Hadn't bought a gun in over a week so this Kimber Stainless Ultra Carry II followed me home today. :mrgreen:


----------



## scooter (May 9, 2006)

I have the eclipse ultra and after break in it has been very reliable.
Kimber makes tight guns so give it time loosen up a little.
My personal experience has been if you keep a tight grip and allow the gun to "jump" as little as possible it forces the slide to cycle completely, as the gun loosens up it will get better.


----------



## Josser (Dec 28, 2009)

CONGRATS! on a great carry Kimber! I have the Ultra Stainless Raptor II, Have had it for over 2 years and no problems at all. Just use 230gr Ball Ammo for the first 5-600 rounds and clean and oil after each 150 rounds or so. After that use Ball Ammo Hollow Point 230 gr. for defense. I use the Remington Golden Saber. My Ultra loves them :smt1099


----------



## SIG4ME (Oct 10, 2011)

scooter said:


> I have the eclipse ultra and after break in it has been very reliable.
> Kimber makes tight guns so give it time loosen up a little.
> My personal experience has been if you keep a tight grip and allow the gun to "jump" as little as possible it forces the slide to cycle completely, as the gun loosens up it will get better.

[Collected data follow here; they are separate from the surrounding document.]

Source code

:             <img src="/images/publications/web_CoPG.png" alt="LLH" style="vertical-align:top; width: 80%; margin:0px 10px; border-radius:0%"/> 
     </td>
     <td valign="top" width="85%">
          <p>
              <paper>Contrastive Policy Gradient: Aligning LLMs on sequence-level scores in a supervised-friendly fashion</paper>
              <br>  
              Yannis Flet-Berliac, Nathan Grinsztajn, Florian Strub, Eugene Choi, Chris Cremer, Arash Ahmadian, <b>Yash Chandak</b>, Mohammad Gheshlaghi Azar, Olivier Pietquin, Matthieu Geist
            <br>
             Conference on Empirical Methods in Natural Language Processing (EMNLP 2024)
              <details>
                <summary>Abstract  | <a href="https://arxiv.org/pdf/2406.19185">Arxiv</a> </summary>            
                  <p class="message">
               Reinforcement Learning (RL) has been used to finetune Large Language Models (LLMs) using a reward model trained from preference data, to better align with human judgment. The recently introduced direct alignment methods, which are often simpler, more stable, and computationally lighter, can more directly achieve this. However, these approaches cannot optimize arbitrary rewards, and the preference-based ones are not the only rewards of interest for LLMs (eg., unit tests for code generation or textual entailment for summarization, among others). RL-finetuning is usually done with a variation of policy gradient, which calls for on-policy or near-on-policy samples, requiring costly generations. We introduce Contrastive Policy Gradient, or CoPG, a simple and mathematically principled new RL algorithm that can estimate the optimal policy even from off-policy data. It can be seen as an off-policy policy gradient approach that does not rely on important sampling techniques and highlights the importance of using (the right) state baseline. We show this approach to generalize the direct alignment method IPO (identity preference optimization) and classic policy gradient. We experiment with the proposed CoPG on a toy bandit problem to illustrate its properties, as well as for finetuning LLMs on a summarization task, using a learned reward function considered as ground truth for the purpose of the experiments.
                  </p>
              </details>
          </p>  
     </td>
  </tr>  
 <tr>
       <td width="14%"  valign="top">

Thanks for the advise. I've got two other Kimbers - a Solo and a Super Carry Custom and both have been flawless so I expect the same with this one.


----------



## hogger (Feb 19, 2012)

I just picked up a Kimber Ultra Carry II Stainless 45 auto.....I took it to the range with some nervousness since my Sig p250 45 was a complete let down with ftf's - light hammer strikes......Nevertheless, that bad experience behind me and this new pocket rocket in my possession.....I am impressed with the Kimber. It's rock solid, well balanced, shot perfectly thru the first 100 rounds I put thru it. SO glad I finally just spent the money on a dependable handgun. It feels like a high end gun, looks like one and best of all...it shoots like one.


----------



## SIG4ME (Oct 10, 2011)

I have about 300 rounds through this gun now and it has been absolutely flawless.


----------



## scooter (May 9, 2006)

While I admit there are problems with some short 1911 type pistols I honestly believe the vast majority of the FTF/FTE you read about are people who havent learned that you have to use a very firm grip on them.It was designed as a 5" bbl and functions vastly better as a 5" but when you cut down the bbl and slide the spring weights on BOTH the recoil spring and hammer spring and the shooting methods become critical to proper function


----------



## hogger (Feb 19, 2012)

400 rounds thru so far and still rock solid. I love this gun !!!


----------